[Saved data entries]
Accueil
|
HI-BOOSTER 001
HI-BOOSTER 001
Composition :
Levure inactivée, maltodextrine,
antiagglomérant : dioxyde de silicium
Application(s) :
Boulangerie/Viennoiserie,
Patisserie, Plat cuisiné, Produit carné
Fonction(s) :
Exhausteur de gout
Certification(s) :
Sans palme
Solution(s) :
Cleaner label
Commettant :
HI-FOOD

- [Task brief]: Reproduce the listing above with "Sans palme" changed to "Sans huile de palme", keeping everything else unchanged.

- [Task output]:
Accueil
|
HI-BOOSTER 001
HI-BOOSTER 001
Composition :
Levure inactivée, maltodextrine,
antiagglomérant : dioxyde de silicium
Application(s) :
Boulangerie/Viennoiserie,
Patisserie, Plat cuisiné, Produit carné
Fonction(s) :
Exhausteur de gout
Certification(s) :
Sans huile de palme
Solution(s) :
Cleaner label
Commettant :
HI-FOOD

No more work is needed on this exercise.